Diese Konsequenzen drohen den Betroffenen jedoch auch, wenn sie sich nicht für ein Leben in der Illegalität entscheiden, sondern direkt nach Ablauf des Aufenthaltsstatus ausreisen bzw. abgeschoben werden.

Unterstützer*innen

Neben dem illegalen Aufenthalt wird auch die Beihilfe (nach § 96 des Aufenthaltsgesetzes) unter Strafe gestellt. Demnach können Personen, die eine Person ohne erforderliche Papiere bei sich aufnehmen, ihr eine Wohnung organisieren oder Essen geben, strafrechtlich verfolgt werden. Dies geschieht in der Praxis kaum, ist aber rechtlich möglich.

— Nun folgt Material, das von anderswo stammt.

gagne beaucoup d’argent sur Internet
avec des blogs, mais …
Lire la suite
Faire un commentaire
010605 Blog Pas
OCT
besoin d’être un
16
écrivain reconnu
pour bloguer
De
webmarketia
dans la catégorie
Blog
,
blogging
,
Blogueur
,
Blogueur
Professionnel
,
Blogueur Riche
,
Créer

Eine Strafe droht laut § 96 dann, wenn Beihilfe zum illegalen Aufenthalt geleistet wird und dafür entweder ein Vermögensvorteil (z.B. Geld) erhalten oder versprochen wird oder wenn wiederholt gehandelt wird. Wer keine eigenen Vorteile durch die Unterstützung erfährt, kann im Falle eines Verfahrens demnach mit humanitären Werten argumentieren, was eine Einstellung des Verfahrens wahrscheinlich macht. Ob wiederholt gehandelt wird, erscheint uns schwer nachweisbar.

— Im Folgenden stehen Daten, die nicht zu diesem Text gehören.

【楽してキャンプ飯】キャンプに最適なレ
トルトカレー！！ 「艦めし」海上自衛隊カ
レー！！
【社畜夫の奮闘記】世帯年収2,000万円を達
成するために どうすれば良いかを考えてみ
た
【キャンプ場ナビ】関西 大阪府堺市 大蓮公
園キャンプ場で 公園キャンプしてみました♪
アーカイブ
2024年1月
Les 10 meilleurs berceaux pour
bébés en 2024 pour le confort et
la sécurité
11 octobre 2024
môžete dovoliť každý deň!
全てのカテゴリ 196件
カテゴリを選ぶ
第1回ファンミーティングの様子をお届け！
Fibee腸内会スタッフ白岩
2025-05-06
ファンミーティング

Wie eine Entscheidung vor Gericht ausgehen könnte, ist dennoch schwer vorhersehbar und eine Frage der Auslegung durch Gericht und Staatsanwaltschaft. Daher sollte, falls es zu einer Aufdeckung des illegalisierten Aufenthalts und der Unterstützer*innen kommt, in jedem Fall ein*e Fachanwält*in hinzugezogen werden. Bis dahin ist es empfehlenswert, das Recht der Aussageverweigerung in Anspruch zu nehmen und keine Aussagen zu der Situation ohne eine*n Fachanwält*in zu treffen. Hilfreiche Tipps im Umgang mit der Polizei gibt es in der Broschüre: Was tun wenn’s brennt?

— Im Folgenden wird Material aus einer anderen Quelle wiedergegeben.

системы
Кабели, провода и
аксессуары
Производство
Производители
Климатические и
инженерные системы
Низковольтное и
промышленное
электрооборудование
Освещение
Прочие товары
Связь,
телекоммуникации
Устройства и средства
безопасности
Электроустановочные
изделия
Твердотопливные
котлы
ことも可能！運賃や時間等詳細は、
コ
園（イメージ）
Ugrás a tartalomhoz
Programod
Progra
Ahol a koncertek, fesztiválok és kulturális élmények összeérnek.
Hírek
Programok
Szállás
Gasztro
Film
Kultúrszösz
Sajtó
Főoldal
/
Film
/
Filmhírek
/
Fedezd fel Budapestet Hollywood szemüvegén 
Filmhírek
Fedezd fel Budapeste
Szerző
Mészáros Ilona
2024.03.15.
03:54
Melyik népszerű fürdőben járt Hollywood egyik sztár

Trotz Erfahrung mehrerer Jahre und langer Recherche sind uns aktuell und aus der Vergangenheit keine Fälle bekannt, in denen es nach der Unterstützung Einzelner zu einer Verurteilung gekommen ist. Daher ist davon auszugehen, dass die Verfolgung – wie beschrieben – möglich ist, in der Praxis aber kaum Anwendung findet.